Sur les conclusions aux fins d’injonction sous astreinte :
Eu égard au motif d’annulation retenu, l’annulation de l’arrêté du préfet de la Seine-Saint-Denis en date du 13 juin 2023 implique nécessairement, sous réserve d’un changement dans les circonstances de droit ou de fait, que cette autorité, ou tout autre préfet territorialement compétent, délivre à M. E… une carte de résident valable dix ans, sur le fondement des stipulations du a) du point 1 de l’article 10 de l’accord franco-tunisien du 17 mars 1988, dans le délai de deux mois à compter de la notification du présent jugement, ainsi que, dans l’attente, le document auquel il peut prétendre en sa qualité de demandeur de titre de séjour. En revanche, il n’y a pas lieu d’assortir cette injonction d’une astreinte.
Sur les dépens :
Aux termes de l’article R. 761-1 du code de justice administrative : « Les dépens comprennent les frais d’expertise, d’enquête ou de toute autre mesure d’instruction dont les frais ne sont pas à la charge de l’Etat ». La présente instance n’ayant comporté aucuns dépens, les conclusions du requérant tendant à l’application de cet article ne peuvent qu’être rejetées.
D É C I D E :
Article 1er : L’arrêté du préfet de la Seine-Saint-Denis du 13 juin 2023 est annulé.

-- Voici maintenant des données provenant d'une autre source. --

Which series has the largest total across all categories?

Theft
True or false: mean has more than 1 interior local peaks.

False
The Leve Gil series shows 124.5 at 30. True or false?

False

Article 2 : Il est enjoint au préfet de la Seine-Saint-Denis ou à tout préfet territorialement compétent, de délivrer à M. E… une carte de résident valable dix ans, sur le fondement des stipulations du a) du point 1 de l’article 10 de l’accord franco-tunisien du 17 mars 1988, dans le délai de deux mois à compter de la notification du présent jugement, ainsi que, dans l’attente, le document auquel il peut prétendre en sa qualité de demandeur de titre de séjour.
Article 3 : Le surplus des conclusions de la requête est rejeté.
Article 4 : Le présent jugement sera notifié à M. C… E… et au préfet de Seine-Saint-Denis.
Délibéré après l’audience du 8 juillet 2025, à laquelle siégeaient :
- M. Israël, président,
- M. Marias, premier conseiller,
- M. Breton, premier conseiller.
Rendu public par mise à disposition au greffe le 24 juillet 2025.
Le rapporteur,
M. BretonLe président,
M. Israël
La greffière,
Mme B… La République mande et ordonne au préfet de Seine-Saint-Denis ou à tout autre préfet territorialement compétent, en ce qui le concerne ou à tous commissaires de justice à ce requis en ce qui concerne les voies de droit commun contre les parties privées, de pourvoir à l’exécution du présent jugement.